株式会社MAKOTO Prime(宮城県仙台市若林区)は10日、ホテルグランヴィア京都(京都市)で開かれた京都信用金庫主催のビジネスイベントに登壇した。代表取締役の竹井智宏がパネルディスカッションに参加し、「生成AI活用のリアル」をテーマに京都の老舗企業における導入事例を紹介した。中小企業がAI時代を生き抜くための戦略について提言し、現場での生成AIの使い方を共有する機会となった。
当日のパネルディスカッションは、AIサービス提供者と導入企業が登壇する形式で進行した。MAKOTO Primeは具体例として、京都の子供服専門店「石田愛商店」における生成AIツール「カルクワークス」の活用を取り上げた。商談内容をAIで分析し、顧客の潜在ニーズに基づいた提案につなげる点を特徴として挙げ、導入事例の共有を通じて中小企業の実務に直結するAI活用の姿を示した。
約200名超が京都に集結
会場には地域経済を支える経営者やビジネスパーソン約200名超が集まった。質疑応答では導入に関する質問が相次ぎ、導入企業の事例を踏まえた議論が行われた。パネルはAIサービス提供者とユーザー企業が同席して議論する枠組みで進められ、提供側の説明と現場の運用実態を同じ場で突き合わせる進行となった。
MAKOTO Primeは登壇の場で、京都の老舗企業における導入事例の提示と、中小企業がAI時代を生き抜くための戦略に関する提言を行った。議論のテーマを「生成AI活用のリアル」とし、現場での使い方を共有することに重心を置いた。導入側の実例を起点に、日々の業務でどのように生成AIを扱うかをめぐり参加者とやり取りした。
石田愛商店で商談分析運用
パネルで紹介した事例では、石田愛商店が「カルクワークス」を導入し、商談内容をAIで分析する運用を採っている。MAKOTO Primeは、この分析結果を踏まえた提案につなげる活用方法を挙げた。顧客の潜在ニーズに基づいた提案に結び付ける点を、導入の具体像として示した。
MAKOTO Primeは中小企業向け生成AIツールとして「カルクワークス」「カルクチャット」「カルクペーパー」を提供し、全国展開している。「カルクワークス」を議事録ツールを超えるものと位置づけ、スマートフォンからワンタッチで商談分析や面接評価レポートを自動生成する設計を掲げている。提供ツール群を通じ、企業の現場業務に生成AIを組み込む支援領域を明確にしており、業務プロセスの高度化を図る姿勢が浮き彫りになった。
また、MAKOTO Primeは2011年の東日本大震災を機に東北の起業支援・中小企業支援を始め、現在は第二創業としてAI活用支援事業を立ち上げている。ファンド事業や地方創生事業も立ち上げ、産学官金と連携し地方企業向けの経営環境整備を進めてきた経緯を持つ。今回の京都での登壇は、同社が進めるAI活用支援の取り組みを、導入企業の実例とともに示す場となった。
生成AI関連では、議事録作成や対話支援にとどまらず、商談の記録や会話の内容を分析し提案に接続する用途が広がっている。背景には、日常業務のなかで扱う情報量の増加と、記録・整理・分析の作業負荷の高まりがある。今回のイベントでも、業務に直結する実践知を求める参加者が約200名超集まった点が焦点となり、導入に関する質問が相次いだ。
提供者とユーザー企業が同席で議論
イベントは、AIサービス提供者とユーザー企業が同席して議論する枠組みで進められた。MAKOTO Primeはパネルディスカッションに参加し、導入企業の事例を取り上げながら、商談内容をAIで分析し提案につなげるという運用の輪郭を示した。討議の場では導入に関する質問が相次ぎ、提供側と導入側が同じ場で応答する構成が、運用の論点を共有する形となった。

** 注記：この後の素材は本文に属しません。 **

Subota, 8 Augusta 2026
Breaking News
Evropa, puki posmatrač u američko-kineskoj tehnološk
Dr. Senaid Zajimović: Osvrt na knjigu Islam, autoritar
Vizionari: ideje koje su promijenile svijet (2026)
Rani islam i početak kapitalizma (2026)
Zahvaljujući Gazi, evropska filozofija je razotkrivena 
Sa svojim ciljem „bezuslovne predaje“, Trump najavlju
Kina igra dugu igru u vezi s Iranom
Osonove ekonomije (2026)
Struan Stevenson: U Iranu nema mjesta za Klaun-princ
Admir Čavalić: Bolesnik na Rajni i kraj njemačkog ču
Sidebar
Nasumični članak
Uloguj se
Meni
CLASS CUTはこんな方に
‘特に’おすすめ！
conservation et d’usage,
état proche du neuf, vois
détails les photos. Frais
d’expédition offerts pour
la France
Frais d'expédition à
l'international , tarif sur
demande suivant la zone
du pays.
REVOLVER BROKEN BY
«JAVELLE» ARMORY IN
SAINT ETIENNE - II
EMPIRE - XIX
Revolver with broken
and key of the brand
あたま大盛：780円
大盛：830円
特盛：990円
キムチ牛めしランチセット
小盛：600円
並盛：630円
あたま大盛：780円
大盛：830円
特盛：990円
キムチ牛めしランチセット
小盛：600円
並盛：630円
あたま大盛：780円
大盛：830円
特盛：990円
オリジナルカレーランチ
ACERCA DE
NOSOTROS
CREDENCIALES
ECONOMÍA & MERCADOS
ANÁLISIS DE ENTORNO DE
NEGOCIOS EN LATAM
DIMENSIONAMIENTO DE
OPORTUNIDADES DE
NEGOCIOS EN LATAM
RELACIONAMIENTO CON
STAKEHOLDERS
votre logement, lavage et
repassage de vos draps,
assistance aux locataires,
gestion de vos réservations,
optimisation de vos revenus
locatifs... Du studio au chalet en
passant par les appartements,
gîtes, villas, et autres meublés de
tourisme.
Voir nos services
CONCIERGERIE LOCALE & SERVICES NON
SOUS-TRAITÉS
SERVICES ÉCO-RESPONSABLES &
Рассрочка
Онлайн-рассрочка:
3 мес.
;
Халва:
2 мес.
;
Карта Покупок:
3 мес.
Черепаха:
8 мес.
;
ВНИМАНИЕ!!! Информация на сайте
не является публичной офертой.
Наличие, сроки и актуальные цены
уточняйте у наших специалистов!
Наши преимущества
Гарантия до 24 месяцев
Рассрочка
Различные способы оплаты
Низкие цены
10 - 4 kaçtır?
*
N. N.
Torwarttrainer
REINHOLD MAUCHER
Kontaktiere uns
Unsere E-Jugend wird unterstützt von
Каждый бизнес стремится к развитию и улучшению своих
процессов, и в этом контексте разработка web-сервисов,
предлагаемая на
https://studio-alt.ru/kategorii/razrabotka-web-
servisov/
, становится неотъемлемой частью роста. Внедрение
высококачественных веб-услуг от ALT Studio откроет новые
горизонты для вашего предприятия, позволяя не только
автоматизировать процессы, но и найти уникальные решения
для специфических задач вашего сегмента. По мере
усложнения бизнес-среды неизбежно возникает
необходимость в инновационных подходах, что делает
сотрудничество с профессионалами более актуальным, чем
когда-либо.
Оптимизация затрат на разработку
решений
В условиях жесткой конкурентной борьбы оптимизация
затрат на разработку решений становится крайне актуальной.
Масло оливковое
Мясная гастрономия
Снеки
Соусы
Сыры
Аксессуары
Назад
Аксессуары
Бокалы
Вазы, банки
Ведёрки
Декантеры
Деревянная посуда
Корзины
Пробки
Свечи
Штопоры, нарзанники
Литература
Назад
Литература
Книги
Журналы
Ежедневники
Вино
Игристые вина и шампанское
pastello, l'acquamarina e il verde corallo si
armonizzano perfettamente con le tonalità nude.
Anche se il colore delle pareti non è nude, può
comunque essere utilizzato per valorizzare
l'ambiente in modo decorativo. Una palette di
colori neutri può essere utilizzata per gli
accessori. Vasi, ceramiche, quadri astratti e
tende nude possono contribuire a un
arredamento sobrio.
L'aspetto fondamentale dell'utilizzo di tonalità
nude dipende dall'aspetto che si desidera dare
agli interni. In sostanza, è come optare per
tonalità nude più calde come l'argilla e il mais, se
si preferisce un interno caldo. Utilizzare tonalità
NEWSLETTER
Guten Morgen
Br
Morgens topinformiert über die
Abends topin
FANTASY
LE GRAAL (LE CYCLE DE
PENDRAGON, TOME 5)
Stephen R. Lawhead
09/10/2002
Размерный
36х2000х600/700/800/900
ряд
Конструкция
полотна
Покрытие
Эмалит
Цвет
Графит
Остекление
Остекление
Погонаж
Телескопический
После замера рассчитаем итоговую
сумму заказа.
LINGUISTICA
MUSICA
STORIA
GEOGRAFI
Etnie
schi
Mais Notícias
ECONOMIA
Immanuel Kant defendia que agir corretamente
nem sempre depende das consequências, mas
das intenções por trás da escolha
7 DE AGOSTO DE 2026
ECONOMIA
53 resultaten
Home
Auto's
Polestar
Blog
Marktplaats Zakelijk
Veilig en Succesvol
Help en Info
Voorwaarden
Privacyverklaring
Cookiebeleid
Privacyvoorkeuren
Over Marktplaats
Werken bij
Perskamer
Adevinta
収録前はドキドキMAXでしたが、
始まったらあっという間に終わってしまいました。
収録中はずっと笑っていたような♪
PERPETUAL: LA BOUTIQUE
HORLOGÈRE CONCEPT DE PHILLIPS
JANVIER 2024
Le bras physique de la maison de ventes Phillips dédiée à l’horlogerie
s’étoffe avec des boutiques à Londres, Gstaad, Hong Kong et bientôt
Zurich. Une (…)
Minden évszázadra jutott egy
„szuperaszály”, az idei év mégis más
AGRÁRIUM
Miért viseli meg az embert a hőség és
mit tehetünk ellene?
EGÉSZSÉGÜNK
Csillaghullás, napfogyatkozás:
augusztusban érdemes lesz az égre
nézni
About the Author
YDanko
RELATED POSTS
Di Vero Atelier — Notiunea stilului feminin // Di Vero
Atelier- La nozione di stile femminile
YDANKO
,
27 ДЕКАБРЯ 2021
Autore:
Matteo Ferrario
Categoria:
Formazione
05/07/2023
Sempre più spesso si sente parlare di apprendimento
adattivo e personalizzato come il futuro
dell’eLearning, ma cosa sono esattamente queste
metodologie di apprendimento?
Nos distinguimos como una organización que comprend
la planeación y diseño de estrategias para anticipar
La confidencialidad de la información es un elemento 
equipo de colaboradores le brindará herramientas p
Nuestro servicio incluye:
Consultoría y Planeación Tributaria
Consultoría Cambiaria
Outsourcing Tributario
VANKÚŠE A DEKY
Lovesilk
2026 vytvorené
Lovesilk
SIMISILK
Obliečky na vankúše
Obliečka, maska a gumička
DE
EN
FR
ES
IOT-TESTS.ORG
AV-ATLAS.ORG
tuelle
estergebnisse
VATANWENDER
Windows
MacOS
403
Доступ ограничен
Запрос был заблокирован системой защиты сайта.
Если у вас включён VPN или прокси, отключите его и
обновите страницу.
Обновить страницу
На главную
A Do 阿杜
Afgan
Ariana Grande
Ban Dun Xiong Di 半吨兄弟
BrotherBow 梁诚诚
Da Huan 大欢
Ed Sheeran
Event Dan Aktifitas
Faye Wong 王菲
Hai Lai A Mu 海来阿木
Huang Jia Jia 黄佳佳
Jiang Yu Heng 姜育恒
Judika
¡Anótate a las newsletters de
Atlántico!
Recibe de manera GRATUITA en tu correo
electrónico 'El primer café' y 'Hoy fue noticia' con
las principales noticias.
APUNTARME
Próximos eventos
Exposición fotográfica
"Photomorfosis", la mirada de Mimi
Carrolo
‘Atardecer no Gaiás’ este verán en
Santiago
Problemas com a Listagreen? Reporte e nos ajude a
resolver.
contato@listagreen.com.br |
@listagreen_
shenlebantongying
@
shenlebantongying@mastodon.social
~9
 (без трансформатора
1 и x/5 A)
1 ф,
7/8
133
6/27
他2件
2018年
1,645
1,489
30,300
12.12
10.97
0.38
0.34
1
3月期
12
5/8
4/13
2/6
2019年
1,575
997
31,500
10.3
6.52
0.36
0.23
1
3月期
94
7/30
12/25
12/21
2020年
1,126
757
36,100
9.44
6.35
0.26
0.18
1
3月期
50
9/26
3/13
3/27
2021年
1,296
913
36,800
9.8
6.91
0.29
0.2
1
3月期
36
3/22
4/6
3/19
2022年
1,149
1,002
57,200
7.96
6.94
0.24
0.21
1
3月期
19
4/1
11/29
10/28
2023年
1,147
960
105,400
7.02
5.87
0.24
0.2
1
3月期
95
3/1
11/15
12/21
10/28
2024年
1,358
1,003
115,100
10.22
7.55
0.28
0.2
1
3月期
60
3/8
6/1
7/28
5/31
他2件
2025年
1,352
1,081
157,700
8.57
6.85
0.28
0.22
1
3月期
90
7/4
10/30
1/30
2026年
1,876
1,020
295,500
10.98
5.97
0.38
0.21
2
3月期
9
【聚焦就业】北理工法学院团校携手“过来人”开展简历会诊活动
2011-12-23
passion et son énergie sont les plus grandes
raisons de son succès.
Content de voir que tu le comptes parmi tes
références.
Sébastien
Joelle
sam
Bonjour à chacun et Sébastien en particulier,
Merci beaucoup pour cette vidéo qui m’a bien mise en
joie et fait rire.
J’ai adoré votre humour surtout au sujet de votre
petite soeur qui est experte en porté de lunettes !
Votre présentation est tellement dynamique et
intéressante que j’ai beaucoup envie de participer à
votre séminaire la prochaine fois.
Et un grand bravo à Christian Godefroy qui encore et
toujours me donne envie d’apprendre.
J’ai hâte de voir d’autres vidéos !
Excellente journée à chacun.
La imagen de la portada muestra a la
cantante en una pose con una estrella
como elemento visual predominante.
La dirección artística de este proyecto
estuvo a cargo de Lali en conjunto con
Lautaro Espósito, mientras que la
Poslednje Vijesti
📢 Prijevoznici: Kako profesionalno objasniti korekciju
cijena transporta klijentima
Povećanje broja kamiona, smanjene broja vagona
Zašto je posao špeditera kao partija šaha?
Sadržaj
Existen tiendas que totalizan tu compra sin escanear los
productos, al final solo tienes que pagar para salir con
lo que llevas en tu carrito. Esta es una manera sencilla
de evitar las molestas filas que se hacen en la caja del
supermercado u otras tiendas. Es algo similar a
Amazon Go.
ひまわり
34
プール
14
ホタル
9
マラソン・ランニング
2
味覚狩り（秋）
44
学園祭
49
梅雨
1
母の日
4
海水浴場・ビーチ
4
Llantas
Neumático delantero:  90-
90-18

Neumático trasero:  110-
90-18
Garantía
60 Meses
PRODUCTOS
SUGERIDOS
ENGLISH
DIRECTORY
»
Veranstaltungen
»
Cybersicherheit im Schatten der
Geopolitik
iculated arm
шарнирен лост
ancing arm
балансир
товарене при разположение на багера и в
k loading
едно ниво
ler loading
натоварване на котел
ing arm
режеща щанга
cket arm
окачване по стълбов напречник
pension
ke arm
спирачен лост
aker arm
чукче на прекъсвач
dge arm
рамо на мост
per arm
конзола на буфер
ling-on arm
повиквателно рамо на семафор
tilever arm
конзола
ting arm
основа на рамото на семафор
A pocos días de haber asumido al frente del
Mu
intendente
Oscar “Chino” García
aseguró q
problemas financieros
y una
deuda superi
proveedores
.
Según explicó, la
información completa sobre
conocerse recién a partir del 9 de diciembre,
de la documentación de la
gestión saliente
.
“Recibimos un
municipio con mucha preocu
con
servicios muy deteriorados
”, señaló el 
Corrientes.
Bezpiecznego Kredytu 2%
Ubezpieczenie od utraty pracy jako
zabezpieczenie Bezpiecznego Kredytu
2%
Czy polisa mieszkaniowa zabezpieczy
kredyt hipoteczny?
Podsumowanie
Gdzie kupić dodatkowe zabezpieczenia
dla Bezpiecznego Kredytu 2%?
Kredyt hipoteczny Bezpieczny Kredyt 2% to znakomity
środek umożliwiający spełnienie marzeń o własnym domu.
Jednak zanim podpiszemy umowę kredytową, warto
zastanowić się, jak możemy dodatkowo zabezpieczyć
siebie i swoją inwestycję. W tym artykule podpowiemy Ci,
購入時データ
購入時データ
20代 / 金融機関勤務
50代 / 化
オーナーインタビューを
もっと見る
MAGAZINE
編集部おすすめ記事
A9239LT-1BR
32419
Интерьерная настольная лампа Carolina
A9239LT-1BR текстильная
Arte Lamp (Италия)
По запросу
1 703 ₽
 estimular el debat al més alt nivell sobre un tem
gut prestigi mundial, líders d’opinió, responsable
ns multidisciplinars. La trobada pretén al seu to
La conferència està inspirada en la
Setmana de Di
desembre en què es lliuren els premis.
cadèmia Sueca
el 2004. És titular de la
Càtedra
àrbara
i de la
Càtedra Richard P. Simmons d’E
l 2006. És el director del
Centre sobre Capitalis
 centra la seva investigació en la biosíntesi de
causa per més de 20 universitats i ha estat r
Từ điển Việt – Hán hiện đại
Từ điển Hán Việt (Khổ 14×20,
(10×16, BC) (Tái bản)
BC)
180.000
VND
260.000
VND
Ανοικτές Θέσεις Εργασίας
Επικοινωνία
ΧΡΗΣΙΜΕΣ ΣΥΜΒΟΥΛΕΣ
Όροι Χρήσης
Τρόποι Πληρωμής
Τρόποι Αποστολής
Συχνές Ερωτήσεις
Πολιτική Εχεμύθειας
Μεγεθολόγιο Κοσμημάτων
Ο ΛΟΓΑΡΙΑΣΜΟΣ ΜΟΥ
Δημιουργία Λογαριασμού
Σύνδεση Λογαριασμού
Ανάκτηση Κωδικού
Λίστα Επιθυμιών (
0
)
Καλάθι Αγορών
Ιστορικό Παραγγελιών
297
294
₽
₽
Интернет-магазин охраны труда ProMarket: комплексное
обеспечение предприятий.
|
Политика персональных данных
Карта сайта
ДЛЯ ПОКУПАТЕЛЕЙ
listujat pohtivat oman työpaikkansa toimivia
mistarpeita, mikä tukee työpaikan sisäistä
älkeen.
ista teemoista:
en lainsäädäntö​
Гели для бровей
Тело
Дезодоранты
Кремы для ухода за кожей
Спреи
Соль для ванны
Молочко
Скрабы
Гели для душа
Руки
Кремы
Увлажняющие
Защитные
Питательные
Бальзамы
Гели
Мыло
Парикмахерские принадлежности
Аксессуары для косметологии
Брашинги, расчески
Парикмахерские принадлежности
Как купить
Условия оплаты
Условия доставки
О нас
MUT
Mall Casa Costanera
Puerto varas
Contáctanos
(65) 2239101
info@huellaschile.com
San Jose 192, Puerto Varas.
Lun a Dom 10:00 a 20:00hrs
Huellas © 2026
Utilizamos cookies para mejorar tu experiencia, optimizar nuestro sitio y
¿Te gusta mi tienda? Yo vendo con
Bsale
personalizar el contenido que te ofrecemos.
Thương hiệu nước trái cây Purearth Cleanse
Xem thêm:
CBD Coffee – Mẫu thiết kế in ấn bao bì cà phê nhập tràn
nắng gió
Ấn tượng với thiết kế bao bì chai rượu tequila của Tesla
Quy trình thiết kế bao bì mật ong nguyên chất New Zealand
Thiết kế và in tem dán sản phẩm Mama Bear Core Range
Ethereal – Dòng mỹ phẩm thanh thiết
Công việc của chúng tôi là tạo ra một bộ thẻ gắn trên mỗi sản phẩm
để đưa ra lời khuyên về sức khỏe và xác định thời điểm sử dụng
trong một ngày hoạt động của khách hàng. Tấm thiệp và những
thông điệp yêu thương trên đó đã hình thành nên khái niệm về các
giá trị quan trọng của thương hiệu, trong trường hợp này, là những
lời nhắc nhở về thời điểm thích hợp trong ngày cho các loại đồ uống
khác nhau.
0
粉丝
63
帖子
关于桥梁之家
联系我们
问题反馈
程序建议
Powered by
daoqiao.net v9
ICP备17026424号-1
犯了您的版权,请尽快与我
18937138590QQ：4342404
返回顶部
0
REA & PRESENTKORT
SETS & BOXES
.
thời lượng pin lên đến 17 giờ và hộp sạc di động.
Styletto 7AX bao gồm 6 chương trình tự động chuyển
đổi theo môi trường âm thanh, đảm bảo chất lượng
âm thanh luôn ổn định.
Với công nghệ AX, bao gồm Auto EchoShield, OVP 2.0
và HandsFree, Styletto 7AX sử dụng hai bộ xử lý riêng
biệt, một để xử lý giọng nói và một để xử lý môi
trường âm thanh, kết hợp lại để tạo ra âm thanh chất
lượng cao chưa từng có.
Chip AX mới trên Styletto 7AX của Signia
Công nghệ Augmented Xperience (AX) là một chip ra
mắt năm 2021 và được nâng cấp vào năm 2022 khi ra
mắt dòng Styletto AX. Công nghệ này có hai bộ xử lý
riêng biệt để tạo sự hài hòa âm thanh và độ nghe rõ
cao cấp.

継続の取り組みでは、MAKOTO Primeが中小企業向け生成AIツール「カルクワークス」「カルクチャット」「カルクペーパー」の提供とアップデートを通じ、地方企業のAI活用支援を継続する方針を示している。運用面では、導入企業が商談内容の分析結果を提案に接続する流れを採っており、提供側はツール群の提供を通じて現場の利用に関与する構図となる。今後も、導入事例の提示とツール提供の両面で、中小企業の生成AI活用を後押しする動きが続く公算が大きい。